Granular Flow Impacting on Water Basin
Using the coupled CFD/DEM tool, we have further explored the impacting of debris flow onto a water basin and landslide induced trsunami (repulsive waves) (see Fig. 4). In the figure, the upper shows the flow of granular particles into an empty basin, while the bottom displays the impacting of granular flow on a water basin. The following papers provide detail on the simulations and analyses:
Shan, T., Zhao, J.D. (2014). A coupled CFD-DEM analysis of granular flow impacting on water reservoir. Acta Mechanica. 225(8): 2449-2470. doi: 10.1007/s00707-014-1119-z (PDF).
Zhao, J.D., Shan, T. (2013c). The impact of granular flow on a water reservoir - a coupled CFD-DEM study. In Mustoe, G. (ed.) DEM 6: Proceedings of the 6th International Conference on Discrete Element Methods and Related Techniques (August 5-6, 2013, Colorado School of Mines, USA), pp.505-510. (PDF)
Fig.5 Simulation of a mixture of water-particle debris flow impacting on an obstable (upper: debris-water mixture; bottom: purely dry particles).
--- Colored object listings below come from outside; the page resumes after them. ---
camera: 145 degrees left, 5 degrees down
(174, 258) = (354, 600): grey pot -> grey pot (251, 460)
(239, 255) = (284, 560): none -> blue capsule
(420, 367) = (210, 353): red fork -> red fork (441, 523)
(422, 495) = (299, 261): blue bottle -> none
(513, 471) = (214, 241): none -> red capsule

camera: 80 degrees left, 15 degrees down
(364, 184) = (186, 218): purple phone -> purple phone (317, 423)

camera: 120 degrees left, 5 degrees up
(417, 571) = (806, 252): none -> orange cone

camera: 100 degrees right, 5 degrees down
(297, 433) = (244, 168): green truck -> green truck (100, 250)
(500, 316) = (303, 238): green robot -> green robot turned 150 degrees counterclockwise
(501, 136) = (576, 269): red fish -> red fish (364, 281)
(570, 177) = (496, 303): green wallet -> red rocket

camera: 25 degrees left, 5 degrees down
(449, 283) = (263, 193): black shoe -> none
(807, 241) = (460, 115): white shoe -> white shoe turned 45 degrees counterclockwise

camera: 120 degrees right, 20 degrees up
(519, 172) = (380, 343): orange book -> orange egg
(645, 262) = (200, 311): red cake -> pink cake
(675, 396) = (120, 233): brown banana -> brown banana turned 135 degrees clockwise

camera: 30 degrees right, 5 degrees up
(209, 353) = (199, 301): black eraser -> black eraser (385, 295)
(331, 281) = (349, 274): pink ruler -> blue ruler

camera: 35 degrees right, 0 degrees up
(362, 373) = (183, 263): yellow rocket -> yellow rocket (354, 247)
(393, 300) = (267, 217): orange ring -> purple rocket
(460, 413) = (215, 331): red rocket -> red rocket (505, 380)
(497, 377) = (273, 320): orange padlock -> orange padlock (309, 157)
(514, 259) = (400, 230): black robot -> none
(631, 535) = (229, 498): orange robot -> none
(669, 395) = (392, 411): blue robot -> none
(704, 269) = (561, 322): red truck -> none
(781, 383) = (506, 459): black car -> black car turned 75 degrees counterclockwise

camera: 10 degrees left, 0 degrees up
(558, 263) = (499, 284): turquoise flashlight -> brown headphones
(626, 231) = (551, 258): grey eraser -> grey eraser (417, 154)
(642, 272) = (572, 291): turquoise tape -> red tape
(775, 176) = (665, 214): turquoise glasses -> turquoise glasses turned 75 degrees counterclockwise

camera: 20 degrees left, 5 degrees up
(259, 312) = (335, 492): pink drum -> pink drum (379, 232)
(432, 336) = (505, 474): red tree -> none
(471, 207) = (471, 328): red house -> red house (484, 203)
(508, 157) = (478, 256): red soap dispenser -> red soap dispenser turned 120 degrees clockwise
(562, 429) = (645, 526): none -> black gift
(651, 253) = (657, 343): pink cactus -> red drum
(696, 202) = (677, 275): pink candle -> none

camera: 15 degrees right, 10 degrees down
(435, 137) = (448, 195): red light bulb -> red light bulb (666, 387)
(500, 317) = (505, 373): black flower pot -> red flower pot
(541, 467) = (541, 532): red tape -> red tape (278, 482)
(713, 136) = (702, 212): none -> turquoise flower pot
Simulation of Debris Flow Impacting on a Barrier
The coupled CFD/DEM tool has been further used to simulated the impact of debris flow (granular particle system mixed with water before release, shown in upper figure of Fig. 5) on an barrier, in comparison with a purely dry case (bottome case in Fig. 5). Overall, the water apparent flow faster than the particle flow. And the effect of mixing between the two systems during the flow apparently greatly enhances the mobility of the debris flow as well as its impact on the barrier.
In the future, we aim to further extend the tool to incorporate other processes such as heat and chemical contamination to develop a powerful multiphisics computational platform for relevant practical simulations.